-- Written instruction 1 --
In the commentary on the nuclear threat, reproduce the stretch from "The larger (nuclear) threat" through "under his direction.", swapping "FBI" for "Federal Bureau of Investigation".

***

The larger (nuclear) threat

By Glenn Kessler
Tuesday, October 21, 2008 
The Washington Times

COMMENTARY:

As important as the economy is, our survival is more important. As FBI Director Robert Mueller has told me, al Qaeda’s goal is to wipe us out with nuclear weapons. In considering which presidential candidate would better protect us, we need to understand why we have not had a successful attack in more than seven years.

Many would say it’s an accident or luck. They are wrong. The reason we have not been hit is the sweeping changes in the intelligence community initiated by President Bush and the work of the FBI and CIA under his direction.

When Mr. Bush proclaimed any country harboring a terrorist would be considered a terrorist country, Arab countries began cooperating in the war on terror, turning over thousands of terrorists and leads. Mr. Bush made the FBI become more prevention-oriented. Now every case becomes the basis to develop new sources. These informants may be run out for years to infiltrate terrorist groups.

***

-- Written instruction 2 --
Format the lines of the entries from the one containing "This is a 0.5" through the one containing "Return the footprint" as a numbered list, skipping blank lines and leaving out the pictures.

-- Materials provided --
***

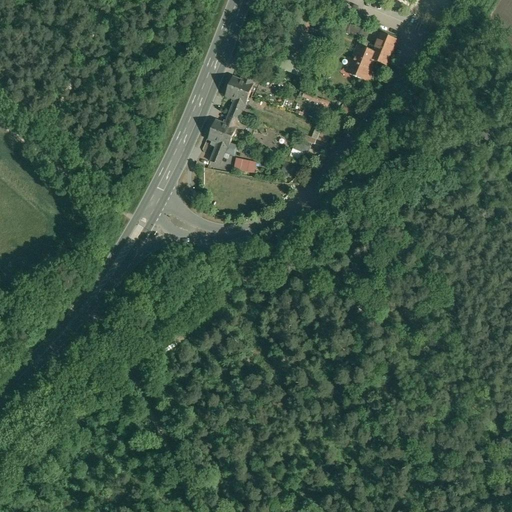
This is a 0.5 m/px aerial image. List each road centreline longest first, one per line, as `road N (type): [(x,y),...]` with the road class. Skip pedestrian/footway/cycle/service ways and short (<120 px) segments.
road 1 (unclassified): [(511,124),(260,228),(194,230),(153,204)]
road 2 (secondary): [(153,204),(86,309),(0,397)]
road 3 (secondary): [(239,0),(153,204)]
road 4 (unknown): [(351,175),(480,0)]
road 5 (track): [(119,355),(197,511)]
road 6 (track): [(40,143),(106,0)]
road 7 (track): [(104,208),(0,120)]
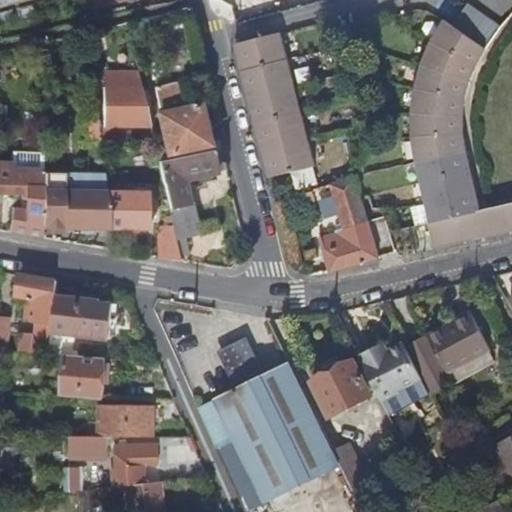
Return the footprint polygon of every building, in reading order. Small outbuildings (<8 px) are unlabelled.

***

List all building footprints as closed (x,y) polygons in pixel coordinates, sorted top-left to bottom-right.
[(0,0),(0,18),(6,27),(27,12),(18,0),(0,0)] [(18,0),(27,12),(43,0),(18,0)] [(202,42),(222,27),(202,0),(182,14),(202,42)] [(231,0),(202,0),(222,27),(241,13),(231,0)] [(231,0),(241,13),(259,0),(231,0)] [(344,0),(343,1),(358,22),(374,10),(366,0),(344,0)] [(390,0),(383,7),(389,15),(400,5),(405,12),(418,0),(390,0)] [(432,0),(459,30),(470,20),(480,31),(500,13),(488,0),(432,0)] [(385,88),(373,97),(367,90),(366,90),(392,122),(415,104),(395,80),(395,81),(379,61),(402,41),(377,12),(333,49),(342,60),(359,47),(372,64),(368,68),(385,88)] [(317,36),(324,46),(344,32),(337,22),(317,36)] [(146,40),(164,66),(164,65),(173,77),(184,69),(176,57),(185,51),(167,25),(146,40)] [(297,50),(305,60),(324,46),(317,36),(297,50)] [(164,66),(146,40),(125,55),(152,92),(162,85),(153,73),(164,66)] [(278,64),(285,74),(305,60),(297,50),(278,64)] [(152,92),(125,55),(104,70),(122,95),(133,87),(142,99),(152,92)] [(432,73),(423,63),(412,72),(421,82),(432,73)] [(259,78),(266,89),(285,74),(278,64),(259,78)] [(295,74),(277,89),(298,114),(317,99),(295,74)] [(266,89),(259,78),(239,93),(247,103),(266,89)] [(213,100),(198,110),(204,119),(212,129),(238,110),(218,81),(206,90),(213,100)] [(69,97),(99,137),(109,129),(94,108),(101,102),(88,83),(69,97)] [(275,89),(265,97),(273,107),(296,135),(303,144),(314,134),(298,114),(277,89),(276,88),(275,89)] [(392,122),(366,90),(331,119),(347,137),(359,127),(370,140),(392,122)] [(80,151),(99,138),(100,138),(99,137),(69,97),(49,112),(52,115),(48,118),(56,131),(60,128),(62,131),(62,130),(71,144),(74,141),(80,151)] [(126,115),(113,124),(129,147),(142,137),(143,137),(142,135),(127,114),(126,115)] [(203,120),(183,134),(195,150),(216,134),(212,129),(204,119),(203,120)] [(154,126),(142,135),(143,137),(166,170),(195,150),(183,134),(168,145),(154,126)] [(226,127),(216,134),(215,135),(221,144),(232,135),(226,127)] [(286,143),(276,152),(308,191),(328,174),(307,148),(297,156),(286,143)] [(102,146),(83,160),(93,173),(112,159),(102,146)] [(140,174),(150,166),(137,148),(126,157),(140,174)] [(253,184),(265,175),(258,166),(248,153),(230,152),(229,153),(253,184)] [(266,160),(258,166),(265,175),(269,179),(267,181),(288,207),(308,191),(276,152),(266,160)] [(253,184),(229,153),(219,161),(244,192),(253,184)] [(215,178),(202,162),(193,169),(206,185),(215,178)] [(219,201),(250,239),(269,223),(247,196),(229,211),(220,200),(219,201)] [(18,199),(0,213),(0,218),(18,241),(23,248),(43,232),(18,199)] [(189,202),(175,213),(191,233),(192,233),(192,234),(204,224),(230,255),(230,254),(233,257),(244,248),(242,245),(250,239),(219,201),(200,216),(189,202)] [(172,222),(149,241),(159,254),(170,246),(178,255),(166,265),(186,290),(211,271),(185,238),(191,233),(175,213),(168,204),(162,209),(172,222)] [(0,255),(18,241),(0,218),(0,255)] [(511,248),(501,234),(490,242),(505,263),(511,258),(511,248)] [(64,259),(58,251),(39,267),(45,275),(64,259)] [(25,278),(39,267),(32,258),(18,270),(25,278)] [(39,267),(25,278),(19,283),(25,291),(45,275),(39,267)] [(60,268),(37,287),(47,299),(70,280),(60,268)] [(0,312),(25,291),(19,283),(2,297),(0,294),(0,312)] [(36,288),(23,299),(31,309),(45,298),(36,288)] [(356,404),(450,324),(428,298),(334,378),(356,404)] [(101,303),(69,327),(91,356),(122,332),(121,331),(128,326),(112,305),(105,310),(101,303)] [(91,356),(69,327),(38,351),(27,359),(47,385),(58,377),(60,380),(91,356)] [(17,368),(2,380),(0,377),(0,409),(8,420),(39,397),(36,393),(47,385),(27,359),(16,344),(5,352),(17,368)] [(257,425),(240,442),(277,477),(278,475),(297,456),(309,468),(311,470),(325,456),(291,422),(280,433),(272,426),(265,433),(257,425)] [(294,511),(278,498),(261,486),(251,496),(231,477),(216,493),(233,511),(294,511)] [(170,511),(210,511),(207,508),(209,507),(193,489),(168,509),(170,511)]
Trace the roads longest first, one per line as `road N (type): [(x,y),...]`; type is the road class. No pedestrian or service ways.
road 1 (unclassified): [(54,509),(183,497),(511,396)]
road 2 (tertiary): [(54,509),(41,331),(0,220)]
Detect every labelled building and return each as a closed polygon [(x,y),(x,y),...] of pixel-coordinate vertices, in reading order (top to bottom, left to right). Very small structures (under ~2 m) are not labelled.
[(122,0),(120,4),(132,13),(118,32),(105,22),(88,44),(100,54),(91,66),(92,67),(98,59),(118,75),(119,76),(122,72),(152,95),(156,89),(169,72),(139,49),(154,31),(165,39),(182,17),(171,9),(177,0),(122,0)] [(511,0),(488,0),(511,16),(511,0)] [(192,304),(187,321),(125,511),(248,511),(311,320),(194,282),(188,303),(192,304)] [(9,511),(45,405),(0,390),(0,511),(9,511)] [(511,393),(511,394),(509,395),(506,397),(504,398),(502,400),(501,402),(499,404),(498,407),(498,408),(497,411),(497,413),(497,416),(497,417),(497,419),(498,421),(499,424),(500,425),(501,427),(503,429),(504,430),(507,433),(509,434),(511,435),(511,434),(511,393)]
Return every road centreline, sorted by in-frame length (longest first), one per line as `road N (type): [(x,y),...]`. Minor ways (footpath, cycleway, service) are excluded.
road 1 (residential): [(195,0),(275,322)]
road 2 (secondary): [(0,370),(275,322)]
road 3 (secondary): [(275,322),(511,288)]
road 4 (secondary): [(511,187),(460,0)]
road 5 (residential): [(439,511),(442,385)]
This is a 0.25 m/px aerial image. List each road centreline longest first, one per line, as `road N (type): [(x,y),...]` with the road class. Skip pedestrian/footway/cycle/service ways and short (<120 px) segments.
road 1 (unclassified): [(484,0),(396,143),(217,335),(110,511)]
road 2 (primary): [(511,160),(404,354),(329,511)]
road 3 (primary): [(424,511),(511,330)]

***

-- Correct result 1 --
The larger (nuclear) threat

By Glenn Kessler
Tuesday, October 21, 2008 
The Washington Times

COMMENTARY:

As important as the economy is, our survival is more important. As Federal Bureau of Investigation Director Robert Mueller has told me, al Qaeda’s goal is to wipe us out with nuclear weapons. In considering which presidential candidate would better protect us, we need to understand why we have not had a successful attack in more than seven years.

Many would say it’s an accident or luck. They are wrong. The reason we have not been hit is the sweeping changes in the intelligence community initiated by President Bush and the work of the Federal Bureau of Investigation and CIA under his direction.

-- Correct result 2 --
1. This is a 0.5 m/px aerial image. List each road centreline longest first, one per line, as `road N (type): [(x,y),...]` with the road class. Skip pedestrian/footway/cycle/service ways and short (<120 px) segments.
2. road 1 (unclassified): [(511,124),(260,228),(194,230),(153,204)]
3. road 2 (secondary): [(153,204),(86,309),(0,397)]
4. road 3 (secondary): [(239,0),(153,204)]
5. road 4 (unknown): [(351,175),(480,0)]
6. road 5 (track): [(119,355),(197,511)]
7. road 6 (track): [(40,143),(106,0)]
8. road 7 (track): [(104,208),(0,120)]
9. Return the footprint polygon of every building, in reading order. Small outbuildings (<8 px) are unlabelled.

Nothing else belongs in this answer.